Testing Terraform projects

While Terraform is remarkably good at its job there are going to be some occasions when you want to test what you wanted actually happened. In the unixdaemon_terraform_experiments repository I’m handling this with awspec and a little custom rspec directory modification.

First we pull in the awspec gem.

bundle install

We also need to add the necessary scaffolding files:

echo "gem 'awspec',  '~> 0.37'" >> Gemfile

mkdir spec

echo "require 'awspec'" >> spec/spec_helper.rb

Now we’ll add a test to our simple-sg project to confirm that the security group was created.

mkdir projects/simple-sg/spec

$ cat > projects/simple-sg/spec/security_group_spec.rb <<EOF
require 'spec_helper'

describe security_group('test-labs-sg') do
  it { should exist }

Note that the tests live beside the terraform project resources, not in a combined spec directory. This allows us to run only the tests related to the project we’re currently working on. The code to implement this, along with another special case that allows grouping and executing by environment, can be found in the Rakefile spec task. I’ll cover the environment split more in a future post.

We then use rake spec to run tests against our chosen project.

PROJECT_NAME=simple-sg bundle exec rake spec

As we tidied up after ourselves previously this spec run will fail.

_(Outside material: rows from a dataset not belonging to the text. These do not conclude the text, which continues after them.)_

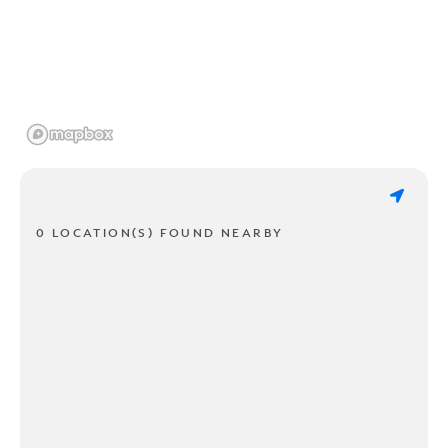
0 LOCATION(S) FOUND NEARBY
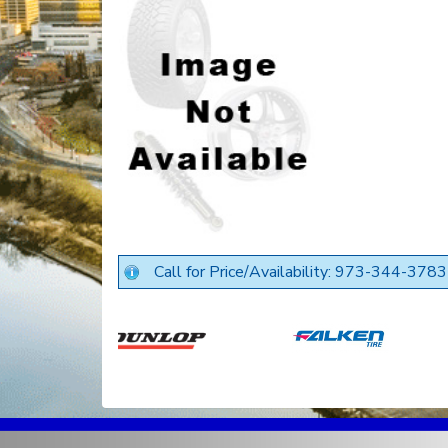
Call for Price/Availability: 973-344-3783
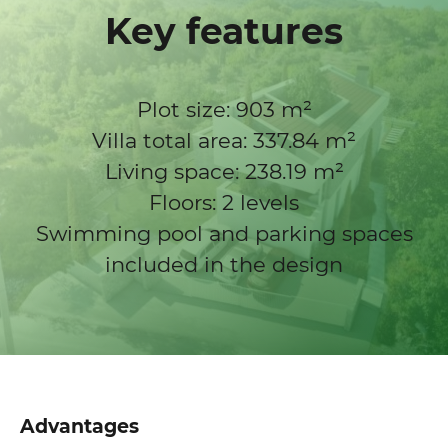
Key features
Plot size: 903 m²
Villa total area: 337.84 m²
Living space: 238.19 m²
Floors: 2 levels
Swimming pool and parking spaces
included in the design
Advantages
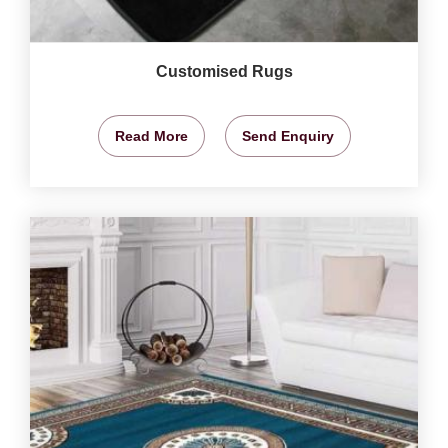
Customised Rugs
Read More
Send Enquiry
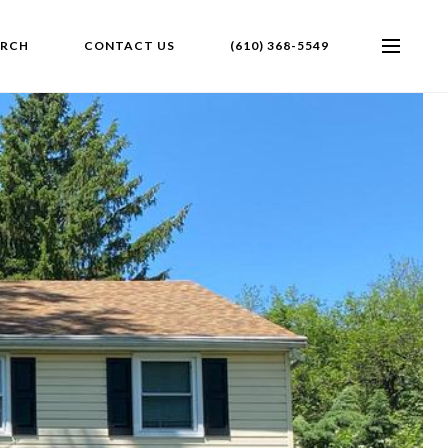
ARCH
CONTACT US
(610) 368-5549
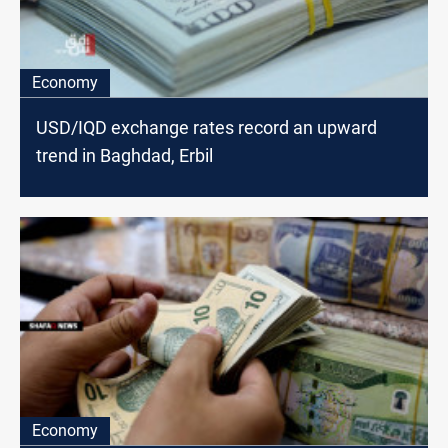
Economy
USD/IQD exchange rates record an upward
trend in Baghdad, Erbil
Economy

PROJECT_NAME=simple-sg bundle exec rake spec

security_group 'test-labs-sg'
  should exist (FAILED - 1)

Finished in 0.03664 seconds (files took 1.67 seconds to load)
1 example, 1 failure

We’ll now recreate the security group and then verify that it exists with the name we gave it.

$ PROJECT_NAME=simple-sg bundle exec rake apply
Apply complete! Resources: 1 added, 0 changed, 0 destroyed.

$ PROJECT_NAME=simple-sg bundle exec rake spec

security_group 'test-labs-sg'
  should exist

Finished in 0.00153 seconds (files took 1.36 seconds to load)
1 example, 0 failures

Don’t forget to destroy the security group when you’re done testing.

Something to consider is that you don’t want to duplicate all your terraform work and retest your resource declarations. Instead you should test more dynamic aspects of your configuration. Verifying a templated policy contains the expected strings or that all policies have been attached to a group are much better things to test than just the existence of a resource.

I think awspec is a wonderful little tool and I can see it being useful both when migrating from Ansible to Terraform and to later verify my newer projects.